▶ **TASK STATEMENT**: Take each line in the entries below that holds "pixels" and show it.

** INPUT RECORDS follows **

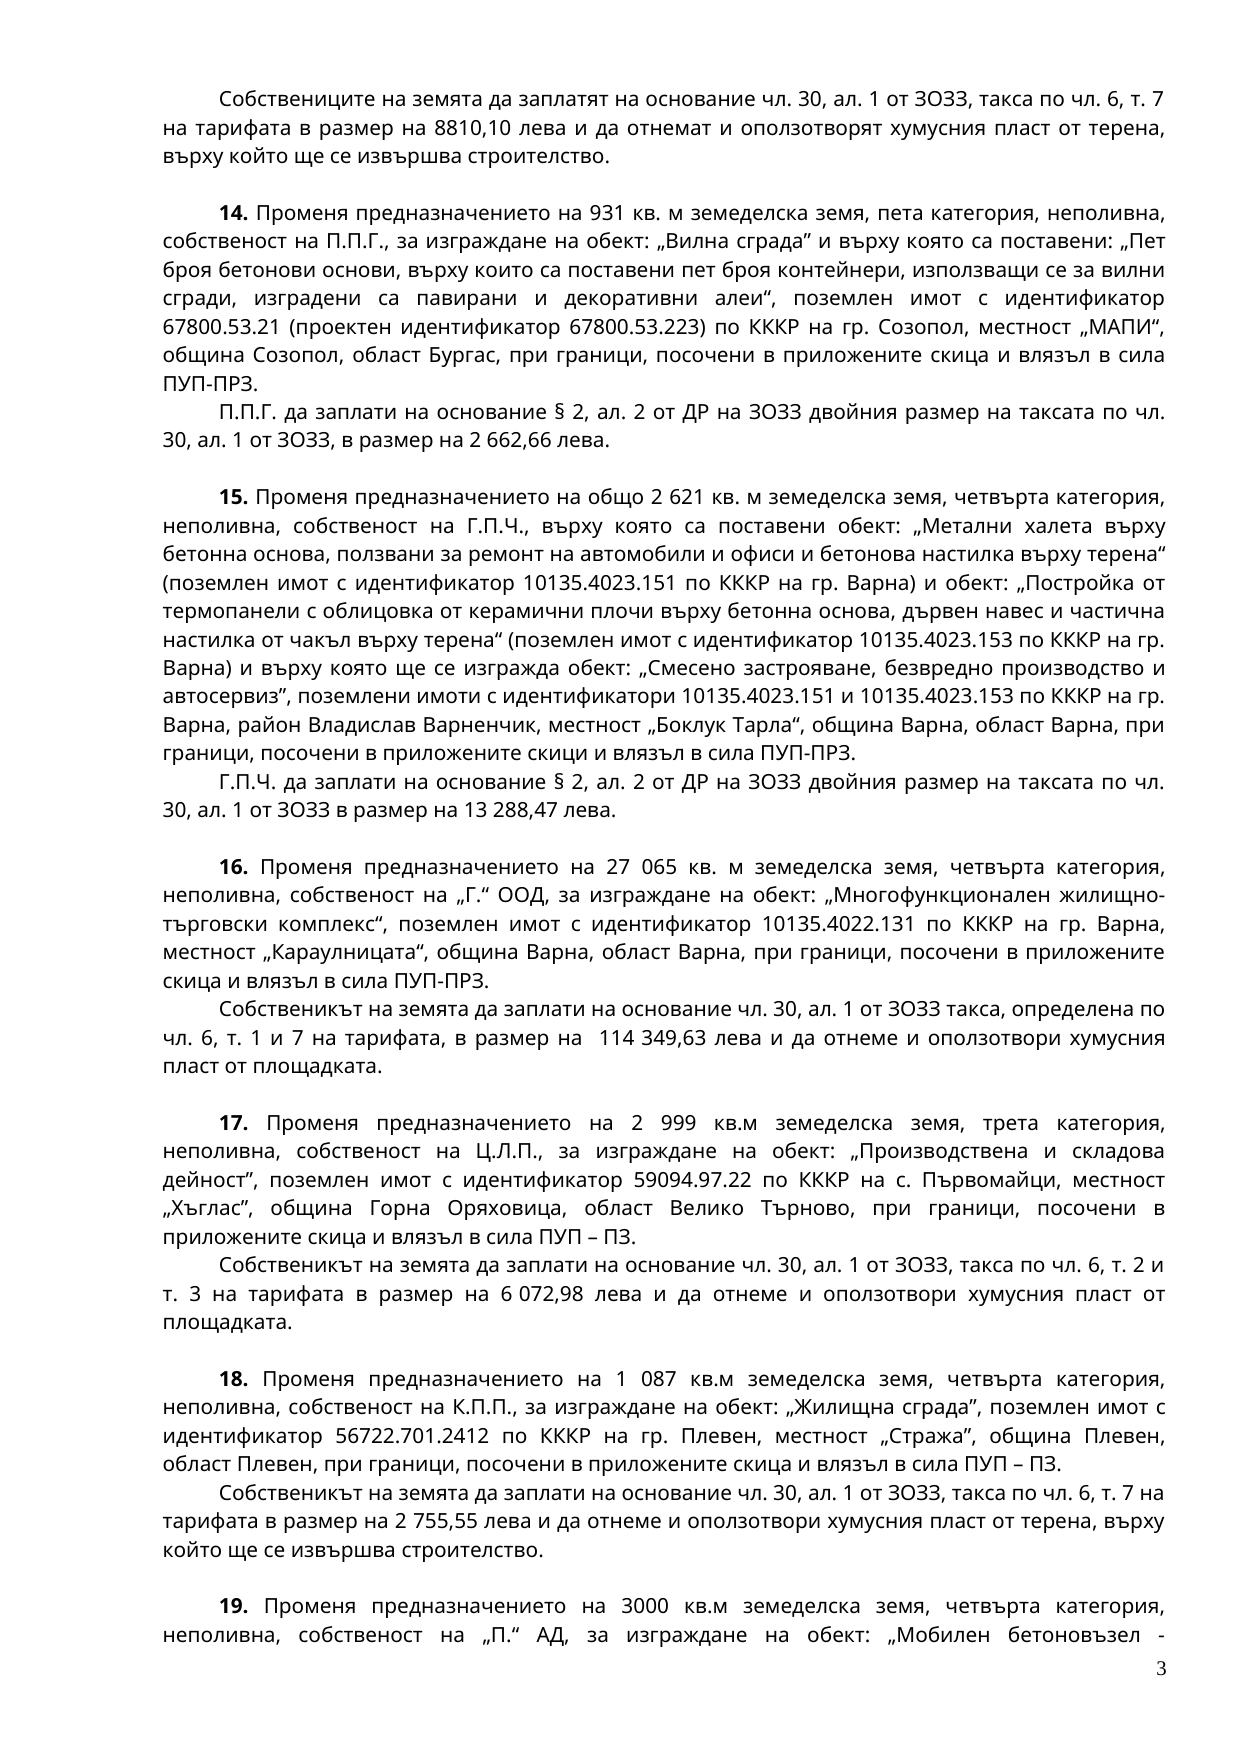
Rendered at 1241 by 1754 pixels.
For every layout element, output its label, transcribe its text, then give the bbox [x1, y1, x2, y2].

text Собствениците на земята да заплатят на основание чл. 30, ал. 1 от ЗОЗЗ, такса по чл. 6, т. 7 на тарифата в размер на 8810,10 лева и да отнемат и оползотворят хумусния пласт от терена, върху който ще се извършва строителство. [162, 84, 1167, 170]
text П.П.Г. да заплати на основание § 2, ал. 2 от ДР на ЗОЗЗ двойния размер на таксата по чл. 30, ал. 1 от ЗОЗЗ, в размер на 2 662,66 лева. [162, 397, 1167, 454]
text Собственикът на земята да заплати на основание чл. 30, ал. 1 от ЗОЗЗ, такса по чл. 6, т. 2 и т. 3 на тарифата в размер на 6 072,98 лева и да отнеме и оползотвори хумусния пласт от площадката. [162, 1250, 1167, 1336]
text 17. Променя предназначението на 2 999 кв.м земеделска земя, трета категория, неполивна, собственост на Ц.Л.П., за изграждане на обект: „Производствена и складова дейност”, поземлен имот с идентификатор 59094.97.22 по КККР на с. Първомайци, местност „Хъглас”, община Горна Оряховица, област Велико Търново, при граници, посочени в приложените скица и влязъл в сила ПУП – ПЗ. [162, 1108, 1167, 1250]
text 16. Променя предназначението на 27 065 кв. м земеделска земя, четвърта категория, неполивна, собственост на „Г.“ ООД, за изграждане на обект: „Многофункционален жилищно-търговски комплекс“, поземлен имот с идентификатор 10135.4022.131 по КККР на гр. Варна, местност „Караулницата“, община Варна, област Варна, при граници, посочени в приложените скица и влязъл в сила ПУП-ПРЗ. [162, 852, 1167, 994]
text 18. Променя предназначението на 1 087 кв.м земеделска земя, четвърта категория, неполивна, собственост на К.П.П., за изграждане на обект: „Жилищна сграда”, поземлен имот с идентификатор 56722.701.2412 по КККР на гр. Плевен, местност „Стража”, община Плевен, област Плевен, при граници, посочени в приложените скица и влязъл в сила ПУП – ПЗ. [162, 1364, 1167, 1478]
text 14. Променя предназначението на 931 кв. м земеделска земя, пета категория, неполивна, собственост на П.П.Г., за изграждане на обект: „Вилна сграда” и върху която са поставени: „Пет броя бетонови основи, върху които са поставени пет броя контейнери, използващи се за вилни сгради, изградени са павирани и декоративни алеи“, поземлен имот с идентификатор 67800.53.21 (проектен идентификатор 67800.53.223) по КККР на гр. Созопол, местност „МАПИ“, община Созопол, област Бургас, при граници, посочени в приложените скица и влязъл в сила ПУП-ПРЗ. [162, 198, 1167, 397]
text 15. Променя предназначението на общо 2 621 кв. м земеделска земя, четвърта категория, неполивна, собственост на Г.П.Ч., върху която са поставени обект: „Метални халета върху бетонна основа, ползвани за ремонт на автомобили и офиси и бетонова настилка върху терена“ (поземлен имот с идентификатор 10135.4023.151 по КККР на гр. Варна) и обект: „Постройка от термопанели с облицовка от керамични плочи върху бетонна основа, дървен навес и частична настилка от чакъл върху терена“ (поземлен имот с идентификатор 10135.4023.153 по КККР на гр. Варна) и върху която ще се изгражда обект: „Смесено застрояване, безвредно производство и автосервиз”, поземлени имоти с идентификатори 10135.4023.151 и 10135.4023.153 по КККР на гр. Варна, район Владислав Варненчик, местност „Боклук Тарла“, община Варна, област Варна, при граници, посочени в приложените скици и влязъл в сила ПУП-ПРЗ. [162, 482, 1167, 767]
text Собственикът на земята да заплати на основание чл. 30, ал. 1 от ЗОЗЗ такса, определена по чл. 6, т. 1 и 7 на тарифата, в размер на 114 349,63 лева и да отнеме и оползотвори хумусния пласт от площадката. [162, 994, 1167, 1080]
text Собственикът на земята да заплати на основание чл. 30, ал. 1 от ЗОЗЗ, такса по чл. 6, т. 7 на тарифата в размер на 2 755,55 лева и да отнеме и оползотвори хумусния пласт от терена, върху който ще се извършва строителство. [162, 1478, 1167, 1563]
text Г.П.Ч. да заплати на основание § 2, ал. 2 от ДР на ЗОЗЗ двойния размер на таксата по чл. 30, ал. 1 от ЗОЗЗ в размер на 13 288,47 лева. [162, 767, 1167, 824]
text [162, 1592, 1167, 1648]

** End of INPUT RECORDS **
** INPUT RECORDS follows **

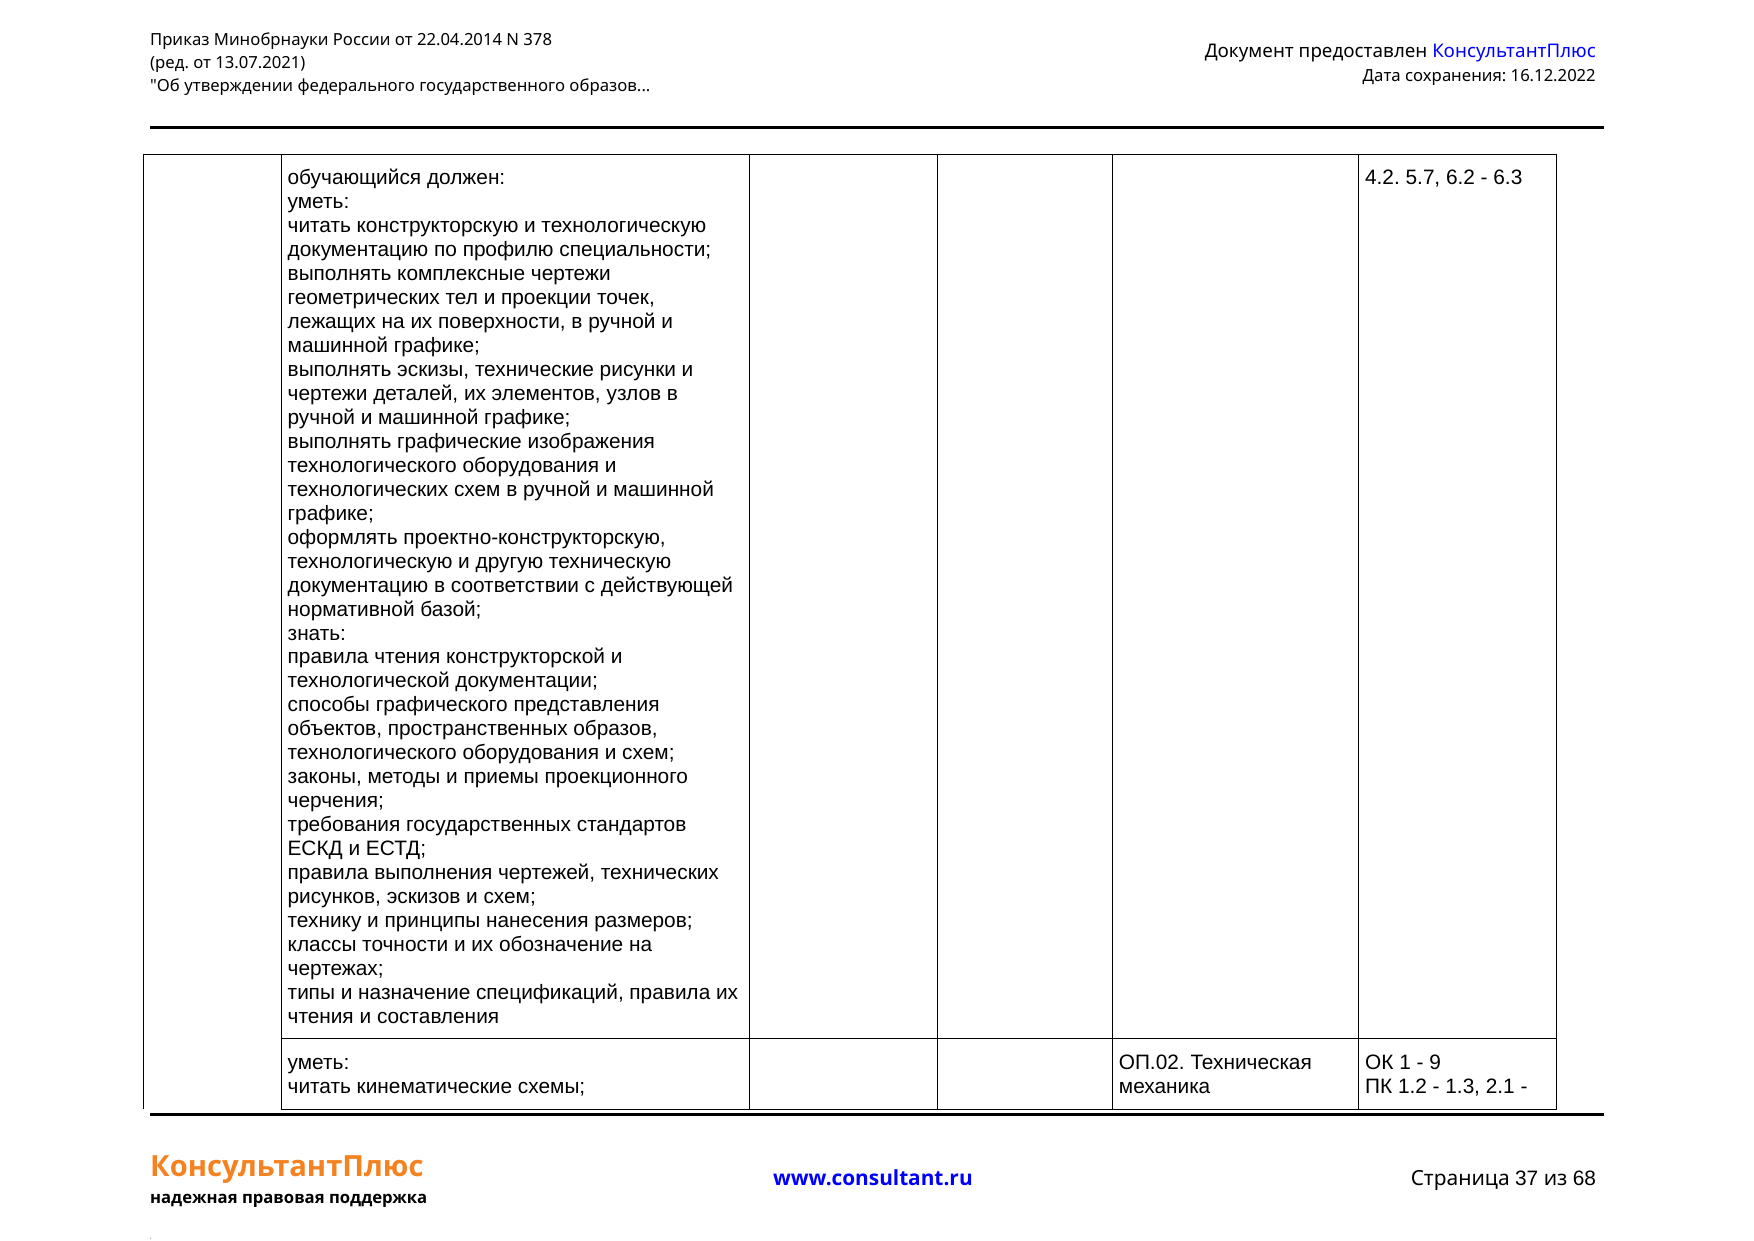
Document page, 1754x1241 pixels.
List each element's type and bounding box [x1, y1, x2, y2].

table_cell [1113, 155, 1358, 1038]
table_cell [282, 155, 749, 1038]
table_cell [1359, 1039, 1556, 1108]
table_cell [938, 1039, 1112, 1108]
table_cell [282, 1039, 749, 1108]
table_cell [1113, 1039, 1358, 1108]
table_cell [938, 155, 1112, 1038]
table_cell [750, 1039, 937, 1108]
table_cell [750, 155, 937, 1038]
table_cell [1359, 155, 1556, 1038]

** End of INPUT RECORDS **

▶ **RESPONSE BOX**:
Rendered at 1241 by 1754 pixels.
Document page, 1754x1241 pixels.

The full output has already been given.